-Management plans ‘new strategy’ by next year
Liberia Electricity Corporation (LEC) Chief Executive Officer, John Ashley, says the corporation is losing US$35 million to power theft, a situation that continues to hamper the entity’s effective function.
Ashley made the disclosure on Friday, December 7, 2018, at a news conference held at the headquarters of the Liberia National Police (LNP) in Monrovia. He said that the LEC is currently generating US$1.4 million monthly, while a large quantity of its revenue is abused by “electricity thieves.”
Mr. Ashley said the loss is caused by illegal connections, bypassing meters, damaged meters, non-payment of bills, and misreading of meters for postpaid customers.
The situation, he said, has resulted to the LEC generating little funds to undertake much needed repair and maintenance programs.
“The illegal connections are causing transformers to burn out. Currently, over 80 transformers across Monrovia are burned out, thereby causing many of the communities to go for weeks without power supply,” Ashley said.
He said with support of members of the Board, the corporation has put in place an “emergency procurement of 90 transformers.”

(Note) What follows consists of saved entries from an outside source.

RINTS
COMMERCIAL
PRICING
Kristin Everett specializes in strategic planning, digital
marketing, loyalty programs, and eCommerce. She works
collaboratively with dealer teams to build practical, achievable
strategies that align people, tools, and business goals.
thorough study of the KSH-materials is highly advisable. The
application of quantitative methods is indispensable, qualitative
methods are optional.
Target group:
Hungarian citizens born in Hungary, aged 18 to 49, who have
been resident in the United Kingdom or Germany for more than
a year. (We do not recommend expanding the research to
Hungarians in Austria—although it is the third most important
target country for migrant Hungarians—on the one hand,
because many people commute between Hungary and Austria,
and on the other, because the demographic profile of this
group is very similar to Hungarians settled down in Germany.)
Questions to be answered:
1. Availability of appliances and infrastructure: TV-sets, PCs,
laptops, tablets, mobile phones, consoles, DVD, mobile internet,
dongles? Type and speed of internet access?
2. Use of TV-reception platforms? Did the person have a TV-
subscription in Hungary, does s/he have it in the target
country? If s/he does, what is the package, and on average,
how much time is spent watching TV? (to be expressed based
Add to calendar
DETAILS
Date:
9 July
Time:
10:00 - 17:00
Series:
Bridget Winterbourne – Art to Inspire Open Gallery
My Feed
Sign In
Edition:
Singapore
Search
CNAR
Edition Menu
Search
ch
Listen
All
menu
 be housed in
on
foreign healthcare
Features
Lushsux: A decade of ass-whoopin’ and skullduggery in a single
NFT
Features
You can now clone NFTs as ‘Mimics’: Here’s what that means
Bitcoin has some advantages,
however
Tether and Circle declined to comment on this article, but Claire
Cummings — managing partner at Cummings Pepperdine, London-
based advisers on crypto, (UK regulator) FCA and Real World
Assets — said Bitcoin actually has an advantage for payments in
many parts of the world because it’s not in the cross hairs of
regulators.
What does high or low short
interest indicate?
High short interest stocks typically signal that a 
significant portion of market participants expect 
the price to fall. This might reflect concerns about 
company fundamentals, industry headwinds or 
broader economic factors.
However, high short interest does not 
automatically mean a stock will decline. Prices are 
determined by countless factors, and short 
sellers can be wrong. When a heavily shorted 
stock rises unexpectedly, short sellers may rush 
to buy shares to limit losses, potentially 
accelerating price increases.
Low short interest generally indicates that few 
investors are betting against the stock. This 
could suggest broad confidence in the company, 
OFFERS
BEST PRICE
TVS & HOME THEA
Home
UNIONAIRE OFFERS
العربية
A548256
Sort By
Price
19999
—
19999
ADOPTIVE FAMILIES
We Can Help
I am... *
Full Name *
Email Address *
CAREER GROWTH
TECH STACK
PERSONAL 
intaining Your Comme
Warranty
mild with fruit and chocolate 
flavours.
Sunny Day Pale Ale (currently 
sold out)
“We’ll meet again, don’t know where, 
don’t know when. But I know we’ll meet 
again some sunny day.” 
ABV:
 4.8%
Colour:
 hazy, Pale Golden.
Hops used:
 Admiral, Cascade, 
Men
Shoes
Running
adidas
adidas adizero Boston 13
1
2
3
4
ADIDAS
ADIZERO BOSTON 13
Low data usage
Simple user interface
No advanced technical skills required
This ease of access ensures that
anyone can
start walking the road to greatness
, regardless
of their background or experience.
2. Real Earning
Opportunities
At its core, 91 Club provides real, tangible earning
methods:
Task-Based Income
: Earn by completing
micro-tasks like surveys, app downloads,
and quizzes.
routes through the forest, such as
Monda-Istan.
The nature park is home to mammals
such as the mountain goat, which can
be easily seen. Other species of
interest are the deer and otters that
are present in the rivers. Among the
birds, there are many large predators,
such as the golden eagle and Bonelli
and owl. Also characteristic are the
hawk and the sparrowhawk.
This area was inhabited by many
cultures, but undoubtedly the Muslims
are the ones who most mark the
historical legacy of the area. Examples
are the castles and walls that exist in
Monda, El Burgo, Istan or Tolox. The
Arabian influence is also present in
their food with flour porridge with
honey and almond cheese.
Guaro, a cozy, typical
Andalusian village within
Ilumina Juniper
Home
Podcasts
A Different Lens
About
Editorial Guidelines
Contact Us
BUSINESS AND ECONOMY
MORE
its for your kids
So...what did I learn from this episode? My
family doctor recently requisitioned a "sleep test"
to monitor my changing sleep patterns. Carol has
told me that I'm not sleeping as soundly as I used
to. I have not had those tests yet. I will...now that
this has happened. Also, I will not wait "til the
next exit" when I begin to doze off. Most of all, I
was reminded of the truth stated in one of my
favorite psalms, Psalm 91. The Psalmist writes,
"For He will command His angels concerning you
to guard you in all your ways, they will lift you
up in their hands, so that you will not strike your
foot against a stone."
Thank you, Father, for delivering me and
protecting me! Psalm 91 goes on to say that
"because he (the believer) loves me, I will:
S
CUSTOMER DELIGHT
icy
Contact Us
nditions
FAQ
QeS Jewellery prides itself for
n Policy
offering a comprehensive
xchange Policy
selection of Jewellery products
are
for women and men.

He added, “We have a contract with a local Liberian transformer repair company, who can repair and deliver 10 transformers per week, but again, it has almost 100 damaged transformers for repair that are yet to be delivered.”
Mr. Ashley said the LEC has now changed 14 damaged transformers over the last 10 days, but have planned to ramp up the effort as more transformers become available.
Additionally, up to September 2018, LEC had new meters, “and so we have access to 3,000 meters, and we are procuring 2,500 more from the corporation’s own meager resources.”
He further said that the German Donor KfW is procuring 5,000 meters for LEC, and Millennium Challenge Account-Liberia is also procuring additional 2,500 meters.
“Our priority is to replace those damaged meters and connect those people who have paid for a connection but have not been connected. Our next priority is new connections in areas where networks exist,” Mr. Ashley said.
He said LEC has commenced an intensive community engagement campaign aimed at getting community members to take ownership of their transformers and to police networks that would prevent illegal connections.
Since the campaign was launched, Ashley said it has succeeded so far, with community dwellers appreciating LEC authorities.
“We hereby call on community dwellers to be patient, while LEC management go about addressing the challenges. People should desist from protesting as it delays our efforts to address issues faced by the LEC,” Mr. Ashley assured residents.
He said that the corporation has planned to move away from direct cash transactions of any kind. Beginning 2019, customers will be allowed to use bank transfers and mobile money for all transactions with LEC when the new program is enacted.
“We are in discussions with the banks and mobile money operators to implement this as early as possible in the new year,” Ashley said.